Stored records
• • • •
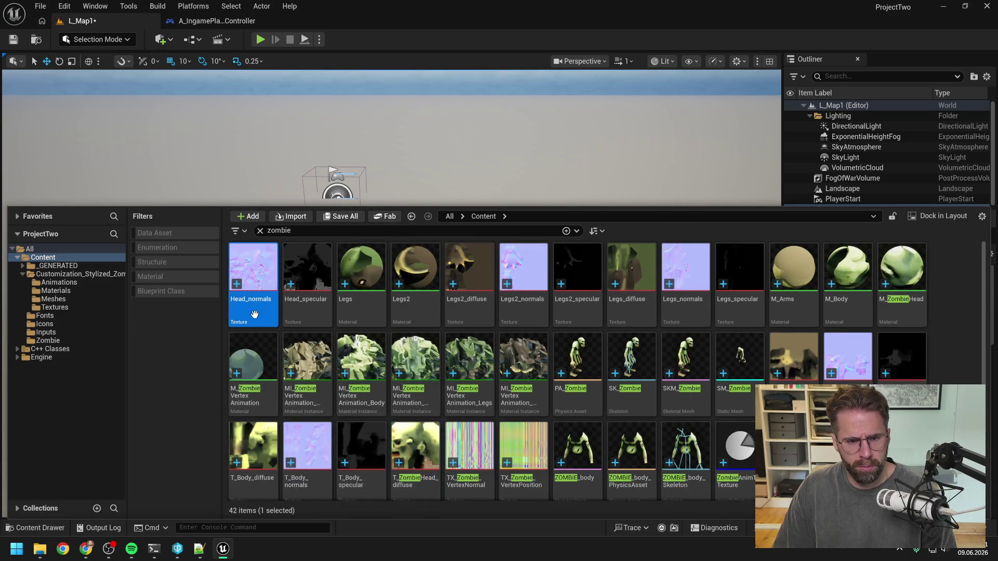
key("Home")
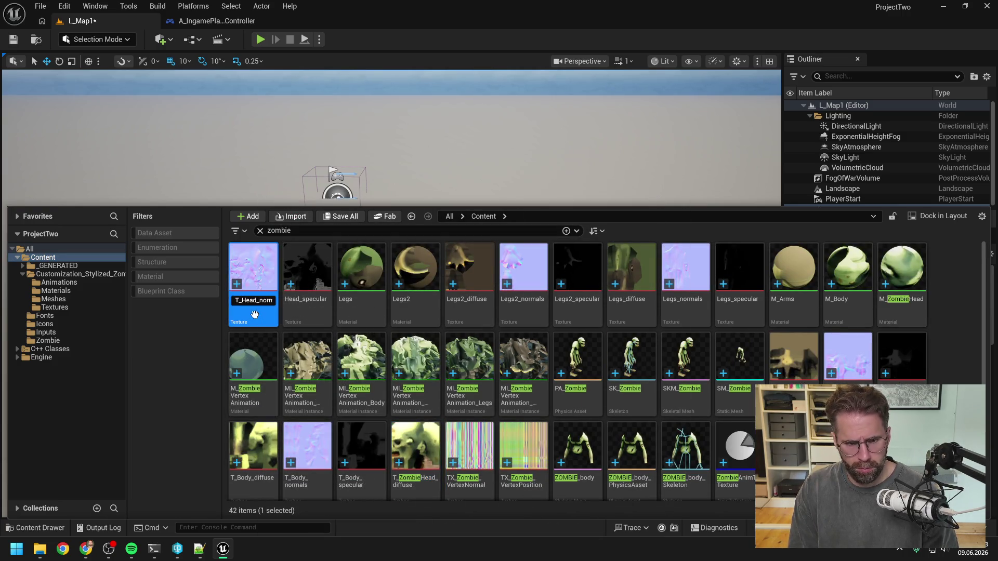
type("bieHea")
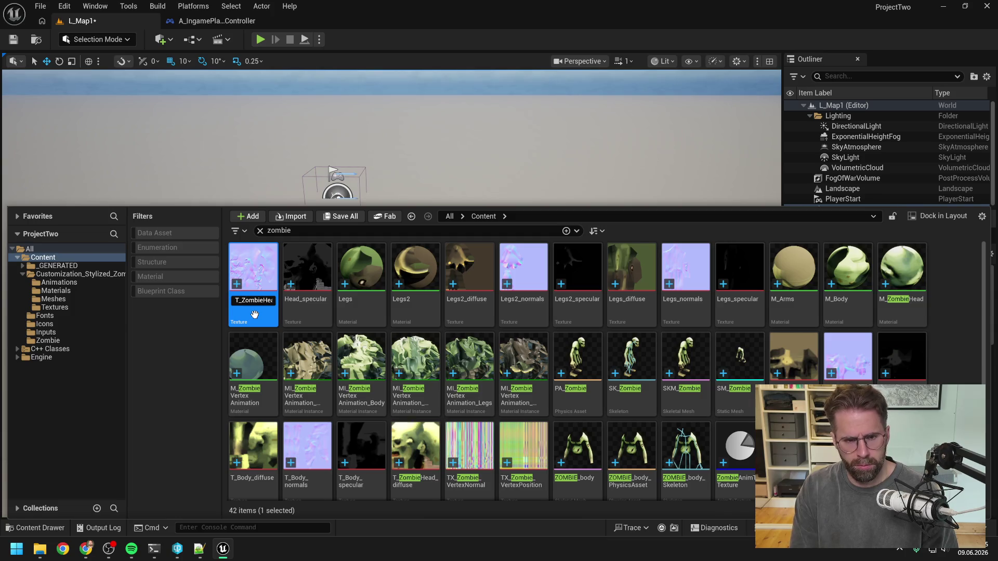
key("Return")
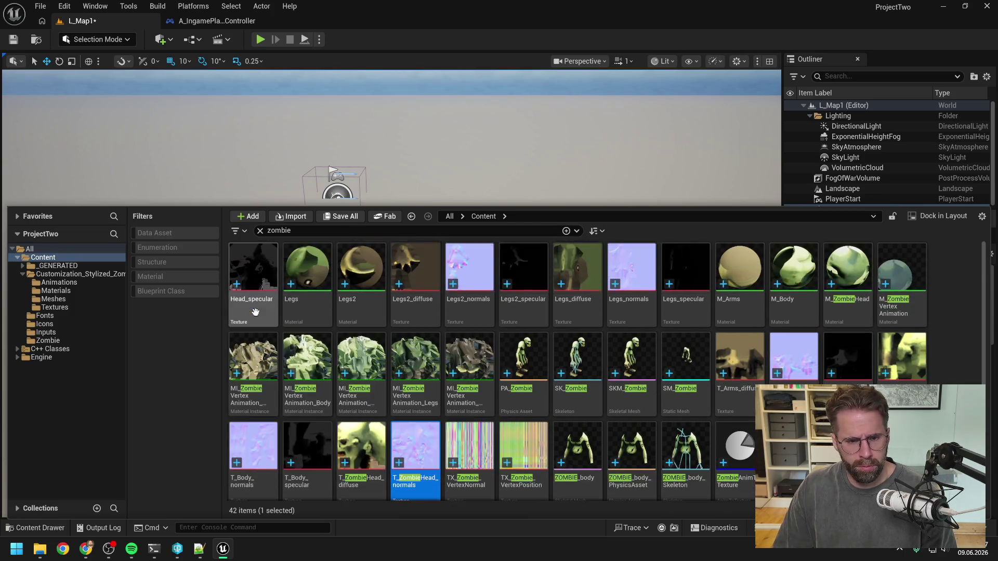
left_click(259, 313)
key("F2")
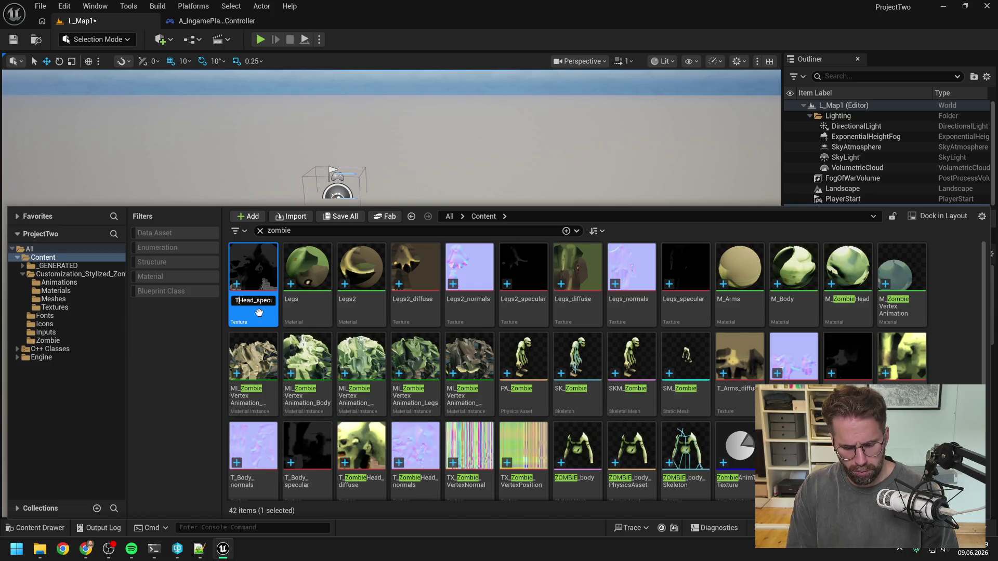
type("ea")
key("Return")
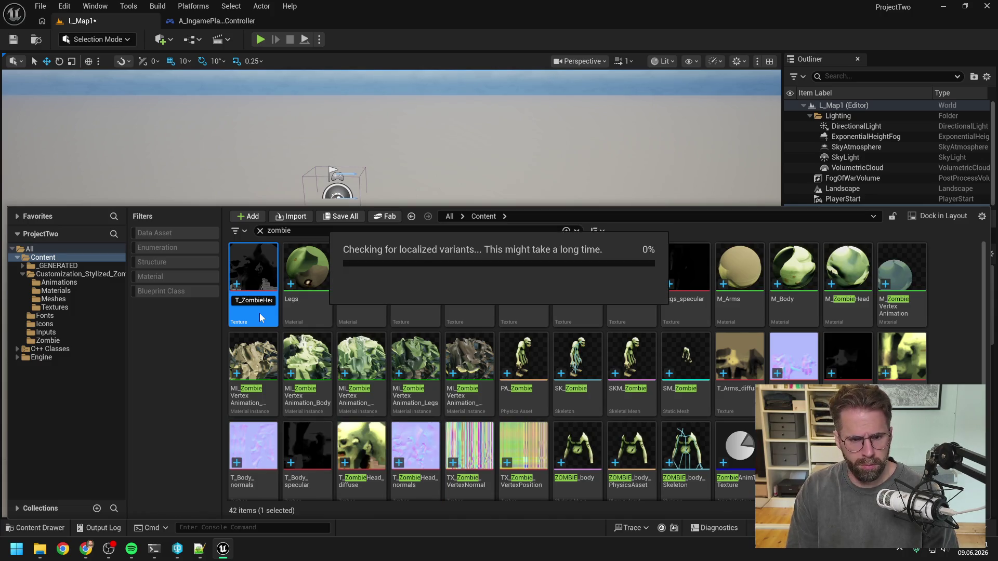
Rename the Legs and Legs2 materials to M_ZombieLegs and M_ZombieLegs2
scroll(257, 310, "up", 1)
left_click(256, 307)
key("F2")
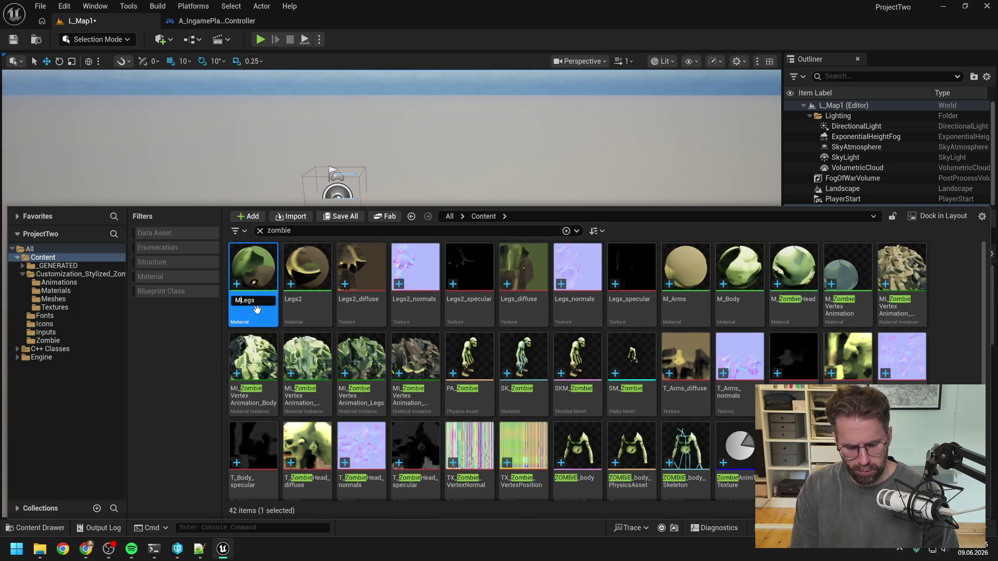
type("ie")
key("Return")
• • • •
Copy out every line above, word for word, minus images.

key("Home")
type("bieHea")
key("Return")
left_click(259, 313)
key("F2")
type("ea")
key("Return")
Rename the Legs and Legs2 materials to M_ZombieLegs and M_ZombieLegs2
scroll(257, 310, "up", 1)
left_click(256, 307)
key("F2")
type("ie")
key("Return")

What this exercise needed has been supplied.